No more sides!

March 5th, 2015

Jesus was able to make friends with people who were unable to make friends with each other. This was a deliberate choice on his part—another way of revealing what life in the kingdom is supposed to look like. This approach caused him to lose friends who were righteous or who were sinners.

In short, dualistic thinking is unable to take us where we need to go in restoring intended honor to the bride of Christ. Dualistic thinking (while necessary for making legitimate comparisons and fostering appropriate differentiation) too easily leads to either/or thinking—which leads quickly to a hierarchical way of thinking. In the “good, better, best” world, egotism (the fallen self) quickly assumes superiority over a person or group. We pray the prayer of the Pharisee: “God, I thank you that I’m not like everyone else” (Luke 18:11 CEB), when in fact we are exactly like other people. We are all sinners. There is no righteous person, not even one. Not even one.

But taking sides and ascribing superiority to one side or the other (actually both sides claim the higher ground, and that’s what leads to the derogatory interaction) only creates a downward spiral where one group vilifies the other group—and in the case of differences between Christians, we make sure we do this “in the name of Jesus.”

E. Stanley Jones, in Growing Spirituality, clarifies this even more. Referring to St.

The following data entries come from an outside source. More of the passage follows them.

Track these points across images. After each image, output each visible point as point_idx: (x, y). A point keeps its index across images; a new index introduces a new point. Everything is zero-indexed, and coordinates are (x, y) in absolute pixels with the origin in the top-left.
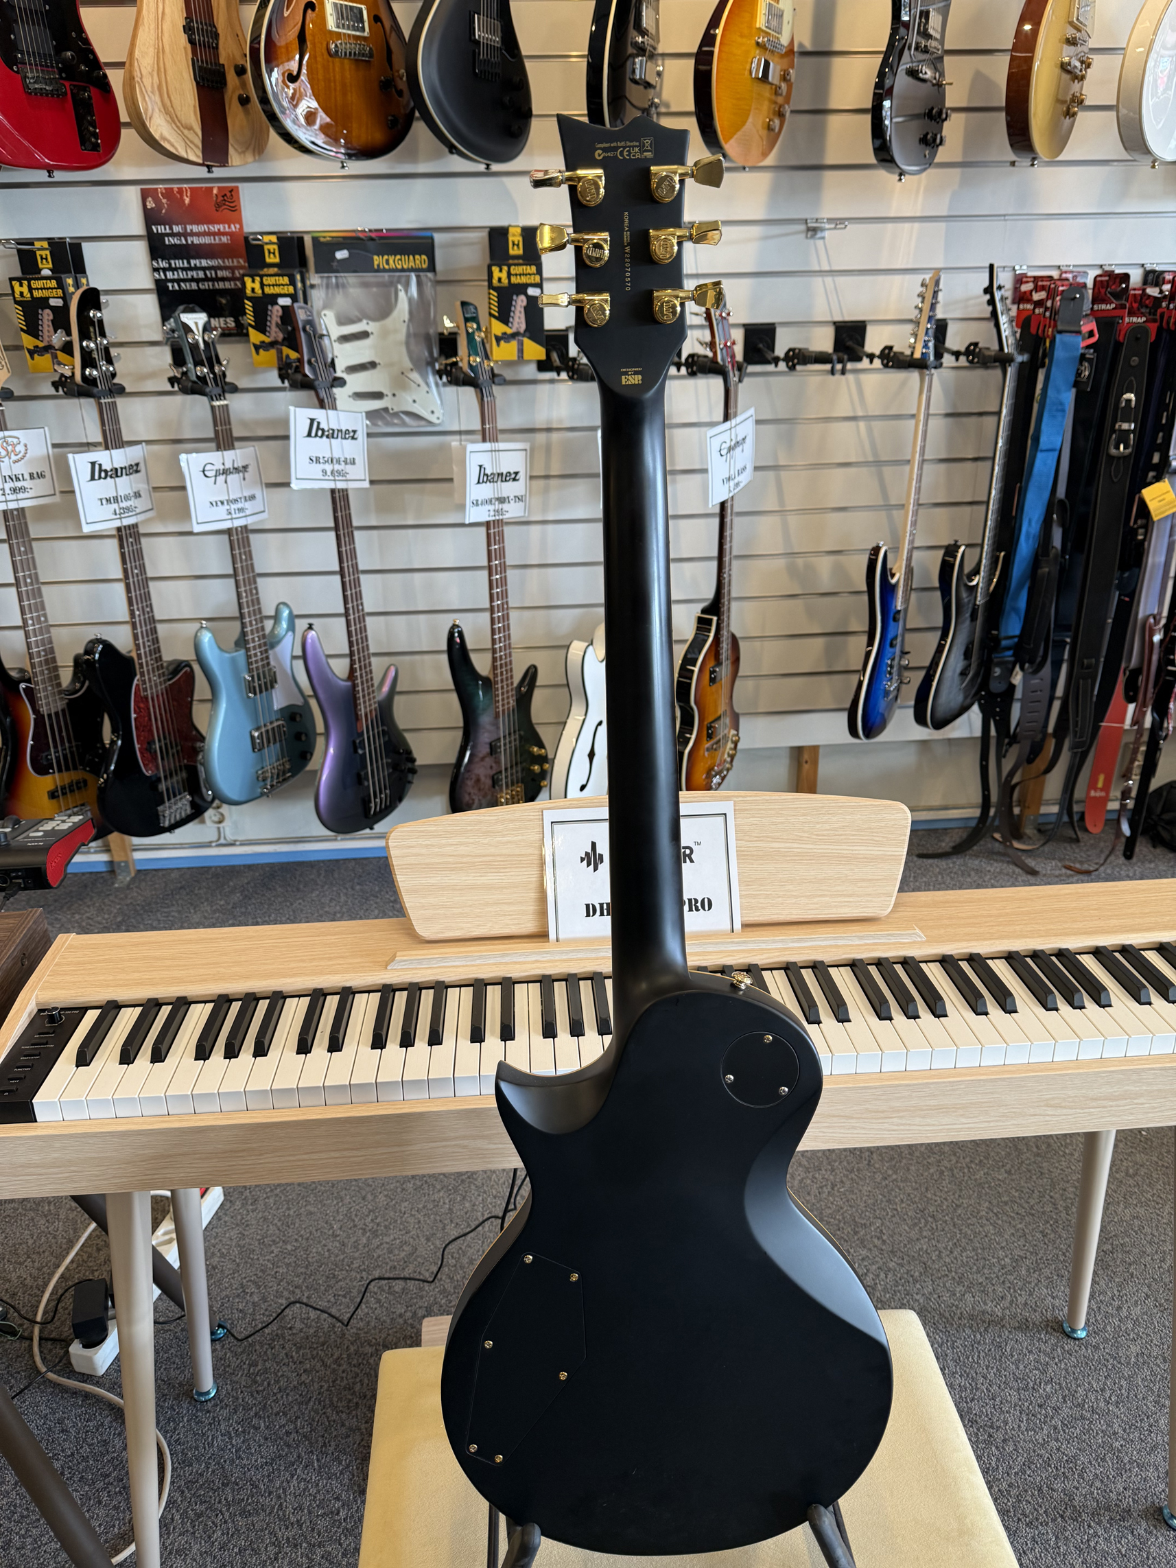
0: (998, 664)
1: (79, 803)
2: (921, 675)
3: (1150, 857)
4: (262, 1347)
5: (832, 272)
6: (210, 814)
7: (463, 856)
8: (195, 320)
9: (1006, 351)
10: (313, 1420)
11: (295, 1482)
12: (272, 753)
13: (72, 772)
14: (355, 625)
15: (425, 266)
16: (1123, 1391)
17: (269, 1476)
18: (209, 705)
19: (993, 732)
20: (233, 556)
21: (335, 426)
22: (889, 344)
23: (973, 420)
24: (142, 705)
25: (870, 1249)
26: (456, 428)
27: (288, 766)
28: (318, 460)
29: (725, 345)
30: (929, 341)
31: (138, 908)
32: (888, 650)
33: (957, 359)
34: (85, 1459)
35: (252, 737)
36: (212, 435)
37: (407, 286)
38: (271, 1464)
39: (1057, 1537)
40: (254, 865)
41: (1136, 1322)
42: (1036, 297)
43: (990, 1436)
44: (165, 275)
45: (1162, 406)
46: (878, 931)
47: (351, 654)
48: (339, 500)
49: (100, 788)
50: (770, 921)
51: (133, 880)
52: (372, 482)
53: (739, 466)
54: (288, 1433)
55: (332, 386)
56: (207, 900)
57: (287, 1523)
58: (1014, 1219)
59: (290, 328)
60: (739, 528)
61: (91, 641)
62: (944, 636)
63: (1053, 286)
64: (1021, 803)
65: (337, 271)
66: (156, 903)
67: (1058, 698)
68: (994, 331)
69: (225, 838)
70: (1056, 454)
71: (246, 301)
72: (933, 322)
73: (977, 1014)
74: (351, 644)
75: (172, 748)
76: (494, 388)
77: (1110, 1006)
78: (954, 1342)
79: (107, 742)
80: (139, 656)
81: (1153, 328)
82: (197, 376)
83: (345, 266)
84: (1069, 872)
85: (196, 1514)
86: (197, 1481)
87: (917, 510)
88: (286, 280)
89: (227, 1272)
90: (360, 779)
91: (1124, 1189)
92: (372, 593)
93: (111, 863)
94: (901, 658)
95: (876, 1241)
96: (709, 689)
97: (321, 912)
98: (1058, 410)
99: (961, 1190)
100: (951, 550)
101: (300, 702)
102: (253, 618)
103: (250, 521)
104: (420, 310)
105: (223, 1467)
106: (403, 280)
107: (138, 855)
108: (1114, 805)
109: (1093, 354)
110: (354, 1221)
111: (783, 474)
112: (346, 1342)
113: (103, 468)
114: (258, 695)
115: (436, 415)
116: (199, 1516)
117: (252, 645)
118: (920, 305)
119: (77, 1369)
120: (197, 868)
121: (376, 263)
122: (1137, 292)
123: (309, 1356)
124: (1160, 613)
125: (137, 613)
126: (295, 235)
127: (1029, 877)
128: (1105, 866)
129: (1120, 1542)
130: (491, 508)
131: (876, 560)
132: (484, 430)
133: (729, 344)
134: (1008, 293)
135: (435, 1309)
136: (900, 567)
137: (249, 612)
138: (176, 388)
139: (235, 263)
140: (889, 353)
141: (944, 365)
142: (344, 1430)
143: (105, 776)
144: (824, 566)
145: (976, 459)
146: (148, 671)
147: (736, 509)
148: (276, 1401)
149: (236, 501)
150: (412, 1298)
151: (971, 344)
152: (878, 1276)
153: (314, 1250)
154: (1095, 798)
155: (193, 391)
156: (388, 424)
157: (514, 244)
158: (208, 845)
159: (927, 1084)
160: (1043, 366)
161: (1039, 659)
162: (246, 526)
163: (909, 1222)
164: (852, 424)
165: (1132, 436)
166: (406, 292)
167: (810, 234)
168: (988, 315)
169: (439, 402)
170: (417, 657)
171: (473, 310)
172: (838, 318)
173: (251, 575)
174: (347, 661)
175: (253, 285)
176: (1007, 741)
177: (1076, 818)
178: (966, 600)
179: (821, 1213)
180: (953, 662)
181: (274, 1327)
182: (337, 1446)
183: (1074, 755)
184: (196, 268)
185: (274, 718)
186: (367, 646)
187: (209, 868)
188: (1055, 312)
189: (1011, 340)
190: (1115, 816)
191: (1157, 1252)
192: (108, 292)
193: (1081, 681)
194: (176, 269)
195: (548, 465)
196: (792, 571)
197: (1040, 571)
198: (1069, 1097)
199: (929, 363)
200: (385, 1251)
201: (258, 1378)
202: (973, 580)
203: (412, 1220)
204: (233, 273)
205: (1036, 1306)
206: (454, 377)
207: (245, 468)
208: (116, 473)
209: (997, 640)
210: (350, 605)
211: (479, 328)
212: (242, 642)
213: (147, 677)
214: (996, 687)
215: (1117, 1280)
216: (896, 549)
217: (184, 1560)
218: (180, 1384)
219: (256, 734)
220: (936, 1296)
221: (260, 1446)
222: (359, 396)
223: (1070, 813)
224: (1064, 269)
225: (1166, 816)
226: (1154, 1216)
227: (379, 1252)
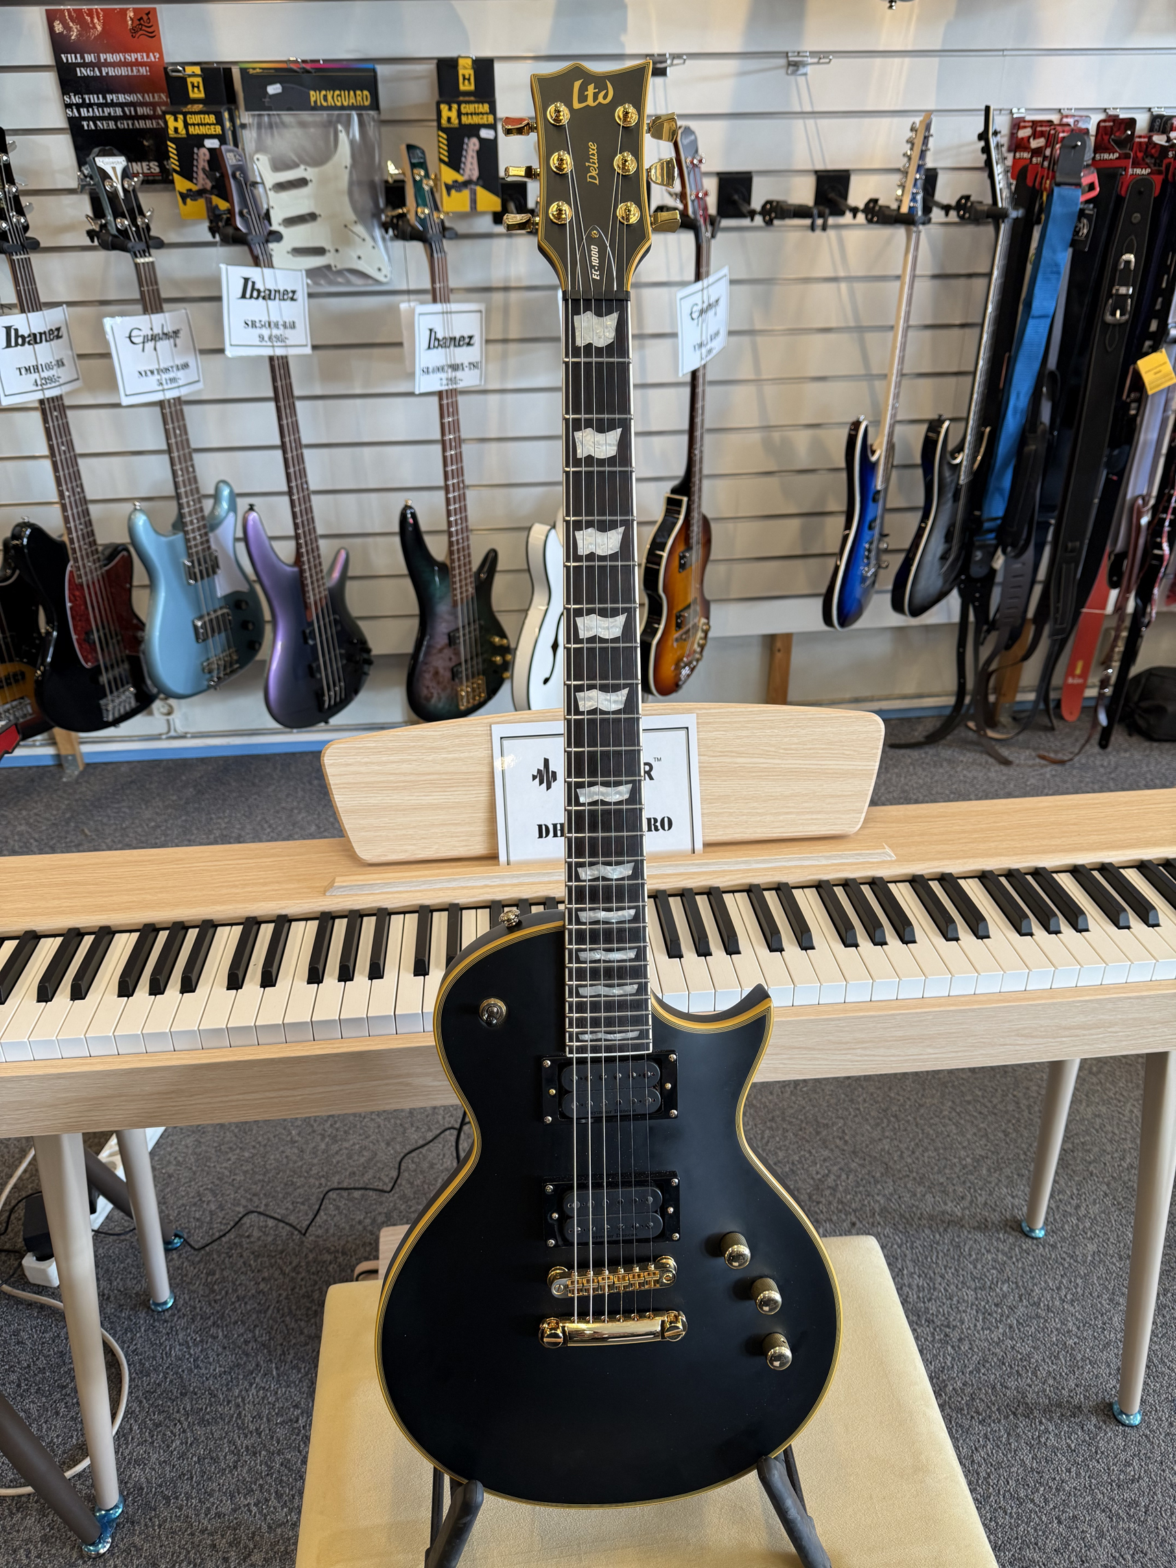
0: (980, 548)
1: (17, 697)
2: (900, 558)
3: (1126, 745)
4: (219, 1256)
5: (814, 114)
6: (157, 706)
7: (405, 774)
8: (113, 164)
9: (1000, 205)
10: (272, 1328)
11: (254, 1391)
12: (217, 646)
13: (8, 664)
14: (300, 505)
15: (367, 103)
16: (1079, 1290)
17: (227, 1385)
18: (147, 591)
19: (972, 618)
20: (166, 431)
21: (272, 287)
22: (874, 196)
23: (962, 282)
24: (77, 593)
25: (832, 1150)
26: (404, 287)
27: (235, 657)
28: (254, 324)
29: (697, 196)
30: (917, 193)
31: (87, 803)
32: (867, 534)
33: (947, 214)
34: (43, 1371)
35: (195, 627)
36: (138, 296)
37: (348, 126)
38: (230, 1373)
39: (1009, 1434)
40: (207, 758)
41: (1094, 1221)
42: (1034, 144)
43: (946, 1335)
44: (79, 112)
45: (1163, 269)
46: (846, 850)
47: (297, 537)
48: (279, 368)
49: (37, 682)
50: (733, 840)
51: (82, 774)
52: (314, 347)
53: (712, 331)
54: (246, 1342)
55: (267, 241)
56: (159, 795)
57: (246, 1431)
58: (976, 1118)
59: (218, 175)
60: (711, 397)
61: (18, 525)
62: (925, 517)
63: (1052, 132)
64: (997, 690)
65: (270, 109)
66: (106, 798)
67: (1040, 582)
68: (988, 182)
69: (175, 730)
70: (1049, 321)
71: (169, 143)
72: (922, 172)
73: (947, 940)
74: (296, 526)
75: (112, 638)
76: (445, 242)
77: (1087, 930)
78: (913, 1243)
79: (43, 631)
80: (72, 541)
81: (1158, 180)
82: (118, 230)
83: (280, 103)
84: (1043, 762)
85: (154, 1424)
86: (155, 1391)
87: (900, 382)
88: (212, 119)
89: (183, 1181)
90: (312, 672)
91: (1086, 1086)
92: (317, 470)
93: (58, 757)
94: (880, 541)
95: (838, 1141)
96: (678, 576)
97: (277, 808)
98: (1052, 272)
99: (924, 1089)
100: (934, 425)
101: (244, 588)
102: (190, 498)
103: (183, 392)
104: (364, 154)
105: (181, 1377)
106: (344, 119)
107: (85, 749)
108: (1092, 692)
109: (1093, 210)
110: (312, 1126)
111: (759, 339)
112: (305, 1249)
113: (20, 333)
114: (199, 583)
115: (384, 272)
116: (157, 1425)
117: (190, 528)
118: (909, 153)
119: (32, 1281)
120: (148, 761)
121: (313, 99)
122: (1142, 140)
123: (267, 1264)
124: (1149, 494)
125: (67, 494)
126: (222, 66)
127: (1002, 767)
128: (1081, 755)
129: (1070, 1438)
130: (443, 376)
131: (856, 436)
132: (434, 290)
133: (700, 195)
134: (1003, 139)
135: (395, 1214)
136: (881, 443)
137: (186, 492)
138: (96, 243)
139: (156, 99)
140: (874, 207)
141: (933, 220)
142: (302, 1338)
143: (42, 668)
144: (802, 440)
145: (963, 326)
146: (82, 556)
147: (709, 378)
148: (234, 1310)
149: (167, 370)
150: (371, 1204)
151: (962, 197)
152: (839, 1177)
153: (272, 1157)
154: (1072, 685)
155: (114, 247)
156: (331, 283)
157: (464, 79)
158: (158, 737)
159: (893, 1015)
160: (1038, 222)
161: (1022, 542)
162: (179, 398)
163: (872, 1122)
164: (833, 285)
165: (1129, 301)
166: (348, 133)
167: (791, 68)
168: (982, 164)
169: (386, 258)
170: (370, 540)
171: (420, 155)
172: (820, 167)
173: (187, 451)
174: (292, 544)
175: (176, 124)
176: (985, 627)
177: (1052, 705)
178: (949, 480)
179: (783, 1113)
180: (934, 546)
181: (232, 1235)
182: (296, 1354)
183: (1053, 643)
184: (113, 104)
185: (217, 606)
186: (314, 528)
187: (160, 761)
188: (1053, 162)
189: (1006, 193)
190: (1092, 703)
191: (1117, 1151)
192: (16, 132)
193: (1064, 566)
194: (90, 105)
195: (506, 328)
196: (768, 445)
197: (1027, 449)
198: (1042, 1026)
199: (916, 218)
200: (344, 1157)
201: (216, 1287)
202: (955, 458)
203: (372, 1125)
204: (154, 110)
205: (996, 1205)
206: (402, 230)
207: (176, 333)
208: (34, 339)
209: (979, 522)
210: (293, 484)
211: (427, 176)
212: (179, 524)
213: (80, 563)
214: (977, 571)
215: (1077, 1179)
216: (877, 423)
217: (143, 1470)
218: (137, 1294)
219: (199, 624)
220: (896, 1197)
221: (218, 1355)
222: (298, 251)
223: (1046, 699)
224: (1065, 112)
225: (1144, 704)
226: (1116, 1114)
227: (338, 1158)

Paul, he wrote: "The Greatest Christian said, ‘I am controlled by the love of Christ.’”1 This cuts deep. It is possible to be controlled by the love of achievement, of success, of a cause, of one’s fight. To be controlled by the love of Christ is different not only in degree but also in kind, in quality.

Jones did not write these words from the ivory tower. Rather, he wrote them nearly fifty years after he first set foot in India and saw the sides that were dividing religions, the Christian church, and the state. In fact, he saw it while sailing to India, observing prejudice as caste and class had divided India into multiple factions. From the outset he realized that he could not be on any side but rather had to pray for a new way to minister.

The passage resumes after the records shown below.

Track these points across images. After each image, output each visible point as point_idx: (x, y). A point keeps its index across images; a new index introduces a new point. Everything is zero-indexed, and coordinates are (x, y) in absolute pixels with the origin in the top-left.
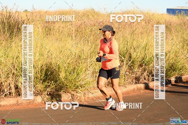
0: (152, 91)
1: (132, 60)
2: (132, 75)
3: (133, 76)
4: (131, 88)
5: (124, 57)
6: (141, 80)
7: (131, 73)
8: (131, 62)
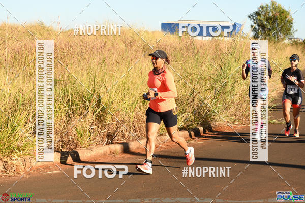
0: (133, 156)
1: (101, 107)
2: (101, 130)
3: (104, 131)
4: (100, 152)
5: (90, 102)
6: (116, 138)
7: (100, 127)
8: (100, 109)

The words, “it is possible to be controlled by . . . a cause, of one’s fight,” like never before have proven true in the debate about same-gender relationships, and have proven true in almost every manifestation of factionalism. E. Stanley Jones, as a solid Christian, never stopped believing there was a better way. And by grace, he found it. And once he found it, he made it a mainstay in his life, his relationships, and his ministry.

Consider the ministry of Martin Luther King Jr. As he watched the hatred between black and white people escalate, he too realized that he could not be on a side. Neither the Black Panthers nor the Ku Klux Klan held the key to the future, even though each group claimed it did. King found his better way when he read E. Stanley Jones’s biography of Gandhi; King wrote in the margin of the cover page, “This is it!” And from that day forward, he embedded his portion of the civil rights movement in nonviolence, often referring to it as “the strength to love.” Many other women and men in history—ancient and modern—gave up dualistic thinking and the either/or, right/wrong debates that arise from it.

In the debate about same-gender relationships (and other divisive issues that we face), we have reached a time when no side can take us where we need to go. The time for pejorative attitudes and polarizing actions is over—or at least it should be.

Staying together is a sacred act—a holy experience. We have become patterned to disagree and divide. But the witness in the Trinity is to unite and to be one. Human oneness will never match divine unity, but God’s unified nature and God’s action to redeem all things in and through Christ is the model for our attitudes and actions. Rather than starting with the assumption that the best we can do is to have some kind of amiable separation, we say instead, “We will not separate. We will stay together in prayer, in conversation, and in action—believing that this kind of spiritual tenacity will create some kind of forward progress.”

This article is excerpted from the 2014 Abingdon Press book For the Sake of the Bride, which is about using the roundtable to settle church disputes.


Notes:

1. E. Stanley Jones, Growing Spiritually (New York: Pierce and Washabaugh, 1953), 124.